__Text to read__
=======

On July 7, 2000, certain members of the Group (the Stilwell CMRN Group) filed a Schedule 13D in connection with the common stock of Cameron Financial Corporation (Cameron). Thereafter the Stilwell CMRN Group exercised its shareholder rights by, among other things, requesting that Cameron management hire an investment banker, demanding Camerons list of shareholders, meeting with Camerons management, demanding that Cameron invite the Stilwell CMRN Groups representatives to join the Board, writing to other Cameron shareholders to express their dismay with managements inability to maximize shareholder value and publishing that letter in the local press. On October 6, 2000, Cameron announced that it had entered into an agreement to be acquired by Dickinson Financial Corp. and the Stilwell CMRN Group disposed of its shares of Cameron on the open market.

=======

__Information provided__
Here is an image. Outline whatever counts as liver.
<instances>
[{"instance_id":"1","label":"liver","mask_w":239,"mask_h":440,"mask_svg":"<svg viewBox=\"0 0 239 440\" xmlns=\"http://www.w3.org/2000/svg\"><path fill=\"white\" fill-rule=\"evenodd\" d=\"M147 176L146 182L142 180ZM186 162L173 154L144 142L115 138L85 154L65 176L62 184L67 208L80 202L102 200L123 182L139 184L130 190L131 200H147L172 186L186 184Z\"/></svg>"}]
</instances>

=======

__Problems__
(1) In the passage above about the Stilwell CMRN Group and Cameron Financial Corporation, which company agreed to acquire Cameron?
(2) Pick up the passage above about the Stilwell CMRN Group and Cameron Financial Corporation after its final sentence, and write a few more sentences.

__Expected results__
(1) Dickinson Financial Corp.

(2)
On January 4, 2001, certain members of the Group (the Stilwell CFIC Group) filed a Schedule 13D in connection with the common stock of Community Financial Corp. (CFIC). The Stilwell CFIC Group reported that it acquired the stock of CFIC for investment purposes after CFIC announced the sale of two of its four subsidiary banks and its intention to sell one or more of its remaining subsidiaries. On January 25, 2001, CFIC announced the sale of one of its remaining subsidiaries. The Stilwell CFIC Group then announced its intention to run an alternate slate of directors at the 2001 annual meeting if CFIC did not sell the remaining subsidiary by then. On March 27, 2001, members of the Stilwell CFIC Group wrote to CFIC confirming that CFIC had agreed to meet with one of the Stilwell CFIC Groups proposed nominees to the Board. On March 30, 2001, before the meeting took place, CFIC announced that it had agreed to be merged with First Financial Corporation. The Stilwell CFIC Group, having accomplished its purpose of maximizing shareholder value, announced that it would not seek representation on the Board or solicit proxies for use at the annual meeting.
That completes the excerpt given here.